The solution here was to modify the default configuration of NGINX to listen to the port we wanted, re-build the image and re-launch the service.
On my case, my ECS Fargate service does not need load balancer so I've removed "Load Balancer" and "Security Group" then it works.
I had the same issue with deploying a java springboot app on ACS running as a fargate. There were 3 issues which I had to address to fix the problem, if this can help others in future.
The container was running on port 8080 (because of tomcat), so the ELB, target group and the two security groups (one with ELB and one with ECS) must allow 8080 in their inbounds rules. Also the task set up had to be revised to change the container to map at 8080.
The port on target group health check section (advance settings) had to be explicitly changed to 8080 instead of 80 as the default.
I had to create a dummy health check path in the application because pinging the root of the app at "/" was resulting in a 302 error code.
Hope this helps.
I have also faced the same issue while using the AWS Fargate.
Here are some possible solutions to try:
First Check the Security group of Service that Attached has outbound and Inbound rules in place.

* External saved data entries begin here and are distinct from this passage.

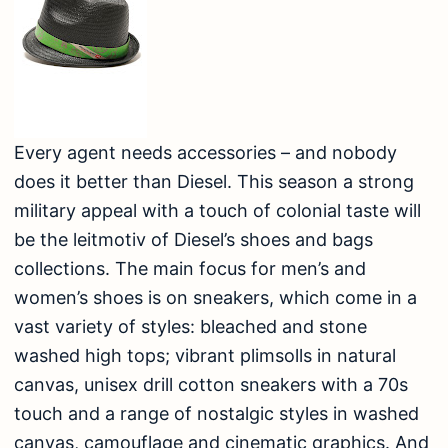
Every agent needs accessories – and nobody
does it better than Diesel. This season a strong
military appeal with a touch of colonial taste will
be the leitmotiv of Diesel’s shoes and bags
collections. The main focus for men’s and
women’s shoes is on sneakers, which come in a
vast variety of styles: bleached and stone
washed high tops; vibrant plimsolls in natural
canvas, unisex drill cotton sneakers with a 70s
touch and a range of nostalgic styles in washed
canvas, camouflage and cinematic graphics. And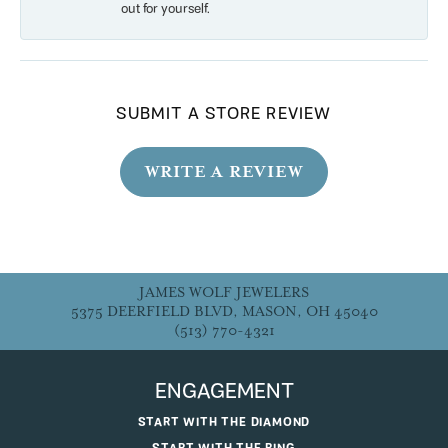
out for yourself.
SUBMIT A STORE REVIEW
WRITE A REVIEW
JAMES WOLF JEWELERS
5375 DEERFIELD BLVD, MASON, OH 45040
(513) 770-4321
ENGAGEMENT
START WITH THE DIAMOND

If you are using the Loadbalancer and pointing out to target group then you must enable the docker container port on security group and attached the inbound traffic only coming from the ALB security group
3)Also check the healthcheck endpoint that we are assigning to target group are there any dependanies it should return only 200 status repsonse / what we have specifed in target group
In my case it was a security group rule which allowed connections only from a certain IP, and this was blocking healthchecks from LB. I added VPC's cidr as another rule to the security group and then it worked.